The considerations in the Discussion Section seem to me just findings already done by the sota:
- The findings in Section 6.1 are not so informative. The points ii) and iv) are just trivial considerations coming from the sota. Point iii) is just false, probabilistic methods enable the extraction of explanations as non-probabilistic methods do. It depends on how you develop the explanation system. This point is too vague.
- Section 6.2 does not add much. It seems a remark of the importance of explanation extraction, sub-question decomposition (that seems to me already done by other works) and finding the best sequence of intermediate answers (maybe is this the main contribution of the paper?).
- Some point of Section 6.3, the 1st and the 4th are not novel findings.
===== Significance of the results =====
The Experiments and Results Section is well written and easy to follow, and the numeric results seem to confirm the validity of the method over the main competitors. However, there are some passages that deserve a better discussion:
- Table 2: Why did you test COMPLEXWEBQUESTIONS on the dev set and not on the test set?
- Table 2: The PullNet results regard the KB + Text setting, however, PullNet in the only text setting has much better results. I understand that the authors want to use the KB to preserve the semantics of the answers, but they must show the better PullNet results in the text setting. This can be followed with a discussion on the importance of the semantics.
- Tables 2, 4, 5: are these results extracted from the test set?
- Fig 2 should include the results also for PullNet for a fair comparison.
- Section 5.2: “Fifty percent of the KB is utilized …”, why not the whole KB?
- Section 5.2: “GraphMDR is more accurate than PullNet”, this is true only if you use 3 hops in the MetaQA dataset. The authors should explicit this.
===== Quality of writing =====
The writing is really lacking clarity and the structure of the paper can be improved for a better comprehension for non-expert readers. In general, the paper is verbose with many technical details, it seems more a technical report than a scientific paper with strong principles.
- The word “Explainable” in the title is misleading as no evaluation has been carried out about the explainability. See [1] for an example of evaluation of explainability with real users. The system is able to give explanations but we do not know whetere these explanations are good or not.

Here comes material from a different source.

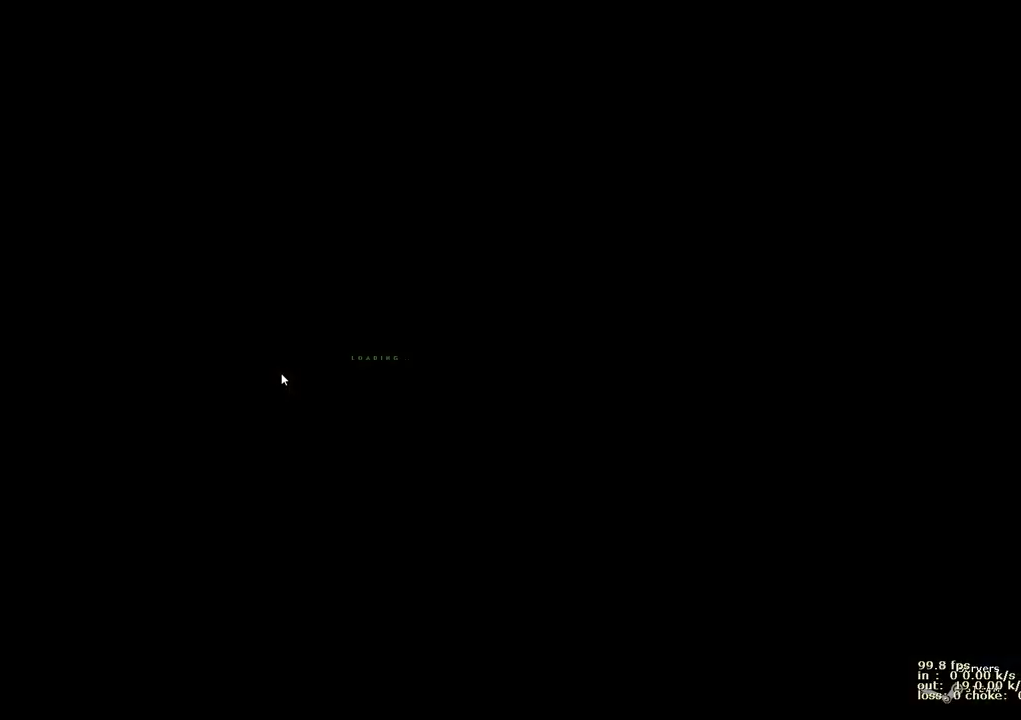
{"keys": ["w"], "events": [[233, "w", "down"]]}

- The introduction starts abruptly with no real introduction about the topic, it seems more a list of related works. On the other hand, the text from “In recent years … ” to “and unstructured sources.” in the related work is perfect for the introduction.
- After the introduction, a section with the background that explains with some formalism the topic and the two main works of the sota (MDR and PullNet) would help non-expert readers. This is partially done at the beginning of Section 4, from “As mentioned …” to point iii). I suggest moving this part in a Background Section.

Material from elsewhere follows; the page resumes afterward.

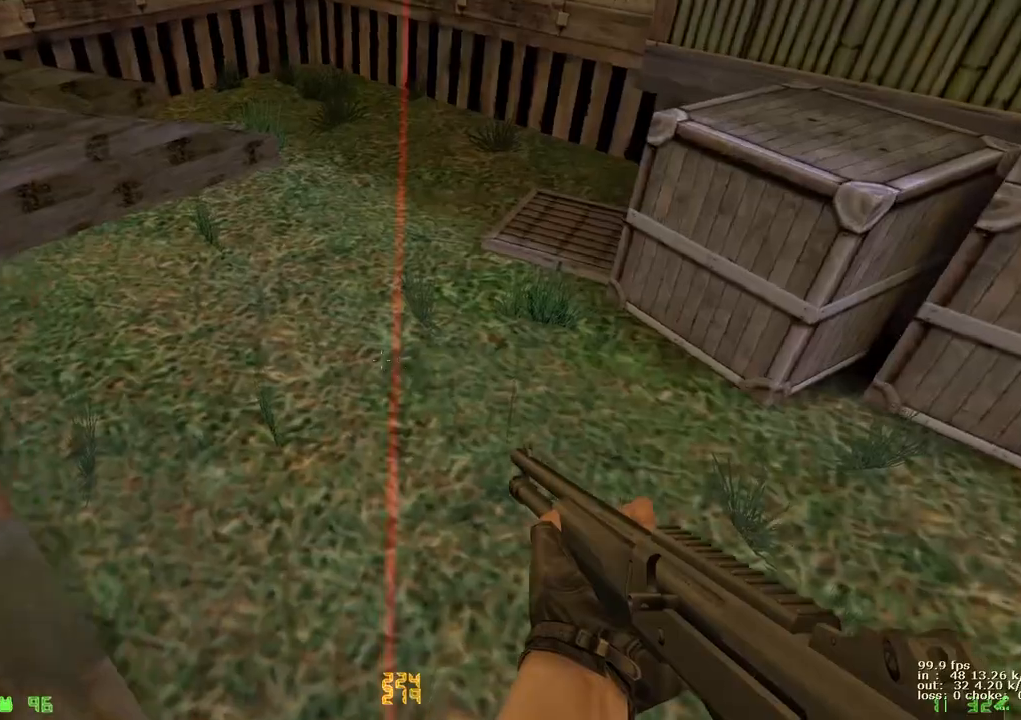
{"keys": ["d"], "events": [[117, "d", "down"], [117, "w", "up"], [283, "a", "down"], [283, "d", "up"], [433, "a", "up"], [433, "d", "down"]]}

- The Related Work Section is verbose, explaining the details of what every single work does and how becomes useless for the reader. It would be better to define some important features of QA works and state how much the current works fit or not such features.
- Section 4 is the core of the paper and unfortunately is the least comprehensible part. Figure 1 is not the architecture of the system but just a flow diagram merged with an example. I suggest drawing a real architecture showing all the used computational blocks (even if they are from other works) and their input/output in order to include every single symbol in the equations. Section 4 is verbose, some pseudocode would make it clearer. The pseudocode should be a formal representation of the new figure. It is not clear what the three types of inference are, you cannot refer to another paper as the presented work should be self-contained.
- Section 4.1.4, you cannot refer to another paper for the use of the constraints. The presented paper should be self-contained.
- Section 5.2, Why is only 50% of KB used? Is this a common practice? Please specify why.
===== Other concerns =====
- Many grammatical errors, the paper needs a full linguistic revision.
- Section 3.3: in two main model -> in two main models
- Section 4: searched in sequence -> searched in a sequence
- Section 4 just before 4.1: triples, facts, documents, concepts: all plurals.
- Section 5.1: “there are two main categories”: of what??
- Section 7: goals are search -> Goals are search
- Section 7: using and answer extraction answers from -> using answer extraction from
[1] Donadello, I., Dragoni, M., & Eccher, C. (2019). Persuasive explanation of reasoning inferences on dietary data. In SEMEX: 1st Workshop on Semantic Explainability (Vol. 2465, pp. 46-61). CEUR-WS. org.
|